Chroniques

par vincent guillemin

Christian Tetzlaff joue le Concerto de Sibelius
Bruckner par les Wiener Philharmoniker et Riccardo Chailly

Théâtre des Champs-Élysées, Paris
- 19 janvier 2014
Christian Tetzlaff joue le Concerto pour violon de Sibelius à Paris
© giorgia bertazzi

En janvier dernier, la neige arrêtait à la frontière française les forces viennoises et Zubin Mehta, laissant l’avenue Montaigne sans Huitième de Bruckner. Septembre n’aura fourni qu’un ersatz de l’œuvre avec ces Wiener Philharmoniker sous la baguette de Lorin Maazel, trop occupé à tirer la substance de chaque pupitre et à étirer toute mesure.

Ce soir, un climat plus clément a laissé passer Riccardo Chailly et les mêmes Wiener Philharmoniker, agrémentés d’inhabituels renforts jeunes et féminins auxquels il fut permis de garder les cheveux longs malgré l’obligation de ne porter que costume et pantalon. L’ouverture par le nord avec le poème symphonique Finlandia tranche avec l’habitude que nous avions prise depuis plusieurs années lors des concerts de cette formation au Théâtre des Champs-Élysées : cette fois, les attaques sont franches, les phrases déliées et les cuivres d’une puissance et d’une justesse que nous avions presque oubliée. D’une redoutable efficacité, l’exécution laisse entendre un son plus autrichien que finlandais, sans pour autant dénaturer l’œuvre du compositeur, pourtant connu pour ses forts penchants nationalistes.

Le Concerto pour violon en ré mineur Op.47 du même Sibelius paraît plus faible, l’orchestre n’arrivant pas à trouver d’entente avec le soliste. Le jeu en milieu d’archet fait prendre à Christian Tetzlaff une liberté que ne peuvent suivre le chef et ses pupitres, de plus en plus en décalage. Respirées en leur mi-temps et reprisent par le violoniste sans réel lien entre elles, certaines phrases succèdent à des recherches de saturation dans le suraigu, proposant une vision très spécifique et anti-lyrique de l’œuvre, à l’opposé des versions tenues pour références. Peut-être cela pourrait-il fonctionner si l’accompagnateur était l’Ensemble Intercontemporain, par exemple, mais on ne fait pas ce qu’on veut de nos Autrichiens, même avec un chef aussi attentif que Chailly qui souvent doit les retenir dans le troisième mouvement, Allegro ma non tanto.

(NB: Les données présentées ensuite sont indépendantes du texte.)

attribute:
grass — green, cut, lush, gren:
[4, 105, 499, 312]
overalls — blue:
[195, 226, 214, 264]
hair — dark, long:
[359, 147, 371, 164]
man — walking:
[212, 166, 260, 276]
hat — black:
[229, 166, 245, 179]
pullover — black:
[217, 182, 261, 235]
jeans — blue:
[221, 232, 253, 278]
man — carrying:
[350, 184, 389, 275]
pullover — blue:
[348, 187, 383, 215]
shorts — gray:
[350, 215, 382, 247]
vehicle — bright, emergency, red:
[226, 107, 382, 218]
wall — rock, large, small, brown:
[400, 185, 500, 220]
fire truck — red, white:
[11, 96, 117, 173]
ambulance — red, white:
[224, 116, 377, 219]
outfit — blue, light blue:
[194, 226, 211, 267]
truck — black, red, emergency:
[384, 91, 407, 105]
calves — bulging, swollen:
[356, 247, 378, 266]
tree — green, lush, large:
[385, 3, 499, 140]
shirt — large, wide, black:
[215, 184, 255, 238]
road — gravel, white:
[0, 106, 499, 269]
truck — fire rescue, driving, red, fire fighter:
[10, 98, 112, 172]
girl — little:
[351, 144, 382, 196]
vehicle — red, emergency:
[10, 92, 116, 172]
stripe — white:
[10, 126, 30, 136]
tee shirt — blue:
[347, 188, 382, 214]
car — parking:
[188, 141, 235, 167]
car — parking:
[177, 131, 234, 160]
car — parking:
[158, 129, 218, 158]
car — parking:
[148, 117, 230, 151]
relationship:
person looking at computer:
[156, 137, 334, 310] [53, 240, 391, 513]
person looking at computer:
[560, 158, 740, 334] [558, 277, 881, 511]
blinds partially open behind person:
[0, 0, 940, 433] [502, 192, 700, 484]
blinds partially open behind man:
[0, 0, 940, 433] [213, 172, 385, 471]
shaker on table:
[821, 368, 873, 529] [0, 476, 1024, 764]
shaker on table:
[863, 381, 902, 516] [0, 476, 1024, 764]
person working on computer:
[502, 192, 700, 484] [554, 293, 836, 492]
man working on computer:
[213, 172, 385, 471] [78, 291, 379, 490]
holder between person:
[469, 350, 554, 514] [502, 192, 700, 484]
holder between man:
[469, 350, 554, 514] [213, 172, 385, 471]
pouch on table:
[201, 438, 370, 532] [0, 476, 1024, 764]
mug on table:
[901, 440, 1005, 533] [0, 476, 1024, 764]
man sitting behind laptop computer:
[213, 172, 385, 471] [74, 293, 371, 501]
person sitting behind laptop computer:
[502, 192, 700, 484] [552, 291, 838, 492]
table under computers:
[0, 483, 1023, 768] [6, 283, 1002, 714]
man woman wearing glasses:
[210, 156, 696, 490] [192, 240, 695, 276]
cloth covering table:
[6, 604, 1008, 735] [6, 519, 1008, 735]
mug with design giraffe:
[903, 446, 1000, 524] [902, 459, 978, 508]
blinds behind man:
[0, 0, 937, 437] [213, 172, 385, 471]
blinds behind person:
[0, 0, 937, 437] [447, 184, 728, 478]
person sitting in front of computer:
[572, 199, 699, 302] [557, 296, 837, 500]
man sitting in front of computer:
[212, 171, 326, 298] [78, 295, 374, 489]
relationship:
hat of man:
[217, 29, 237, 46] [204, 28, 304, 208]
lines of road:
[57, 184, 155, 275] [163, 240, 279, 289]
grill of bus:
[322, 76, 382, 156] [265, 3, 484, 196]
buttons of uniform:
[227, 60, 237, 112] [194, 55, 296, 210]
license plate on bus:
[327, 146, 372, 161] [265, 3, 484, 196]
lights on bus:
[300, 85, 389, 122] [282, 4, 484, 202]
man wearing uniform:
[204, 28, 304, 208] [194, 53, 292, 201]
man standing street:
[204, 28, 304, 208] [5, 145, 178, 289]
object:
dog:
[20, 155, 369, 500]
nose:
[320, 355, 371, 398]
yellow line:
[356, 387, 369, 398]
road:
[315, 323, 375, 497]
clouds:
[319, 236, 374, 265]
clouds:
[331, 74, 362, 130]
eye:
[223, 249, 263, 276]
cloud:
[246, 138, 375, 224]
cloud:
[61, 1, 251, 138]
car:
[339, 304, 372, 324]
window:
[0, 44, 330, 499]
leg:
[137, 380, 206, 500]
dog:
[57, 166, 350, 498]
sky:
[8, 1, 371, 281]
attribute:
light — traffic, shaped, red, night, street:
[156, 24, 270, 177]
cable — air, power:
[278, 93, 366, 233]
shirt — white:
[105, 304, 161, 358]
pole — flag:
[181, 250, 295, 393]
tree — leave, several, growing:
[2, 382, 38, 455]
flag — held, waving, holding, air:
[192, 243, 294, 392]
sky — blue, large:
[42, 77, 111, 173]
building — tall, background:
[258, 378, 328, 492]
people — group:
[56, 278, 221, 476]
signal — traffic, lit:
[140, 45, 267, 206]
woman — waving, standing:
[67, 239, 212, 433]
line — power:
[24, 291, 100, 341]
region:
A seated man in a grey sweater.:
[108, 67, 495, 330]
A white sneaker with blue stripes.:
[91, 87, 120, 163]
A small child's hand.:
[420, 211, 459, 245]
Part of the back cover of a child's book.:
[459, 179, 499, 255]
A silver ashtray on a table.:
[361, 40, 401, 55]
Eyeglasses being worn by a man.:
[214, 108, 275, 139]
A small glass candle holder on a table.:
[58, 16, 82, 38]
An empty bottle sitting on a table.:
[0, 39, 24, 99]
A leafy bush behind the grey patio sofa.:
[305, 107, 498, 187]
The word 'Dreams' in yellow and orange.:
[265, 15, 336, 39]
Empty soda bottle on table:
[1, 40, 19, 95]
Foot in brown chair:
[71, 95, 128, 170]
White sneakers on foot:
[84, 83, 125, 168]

Heureusement, le bis fait ressortir une maîtrise parfaite et une interprétation particulièrement intéressante de Bach, ramenant le musicien et son fort bel instrument à leur juste valeur.

En seconde partie, la Symphonie en la majeur n°6 d’Anton Bruckner génère la même impression que l’année passée par les Berliner Philharmoniker in loco, sous la battue du même maestro qui les magnifiait alors comme peu de chefs le font aujourd’hui. La lecture est identique, mais l’orchestre différent, le son massif n’étant guère aidé par l’acoustique du lieu, comme déjà nous le remarquions dans la Quatrième par Gatti [lire notre chronique de l’avant-veille]. Le premier mouvement donne le point de vue du chef, assurément beaucoup moins aéré que s’il avait son Gewandhausorchester Leipzig en main. Comme à Berlin il choisit un son plein et une différenciation de chaque note, en plus d’une franchise d’attaque dans le plus pur style viennois. L’Adagio procure un sentiment d’éther rarement ressenti aujourd’hui et rappelant, malgré une approche différente de gestion des masses, les émotions qu’il est possible d’éprouver à l’écoute de cette œuvre par les anciens, tels Böhm ou Celibidache. Dans le Scherzo, le chef renoue avec une direction plus latine et des gestes relativement nerveux, se retrouvant presque à genoux pour faire débuter les larges crescendos, en maintenant un équilibre pupitral et une ligne dynamique précise. Un seul reproche : le peu de contrôle accordé au volume sonore, trop élevé pour la salle. Cette remarque vaut également pour le Finale, même s’il finit magnifiquement, après une surprenante superposition des thèmes au milieu du mouvement, déjà déroutante un an plus tôt.

Voilà longtemps que nous n’avions entendu un concert Bruckner aussi passionnant et des Wiener Philharmoniker dans une telle forme à Paris. Le problème des formations prestigieuses est qu’il leur faut un très grand chef. Pendant que nous écoutions cette symphonie s’en allait le plus grand d’entre eux, qui avait choisi Bruckner comme testament musical [lire notre chronique du 26 août 2013].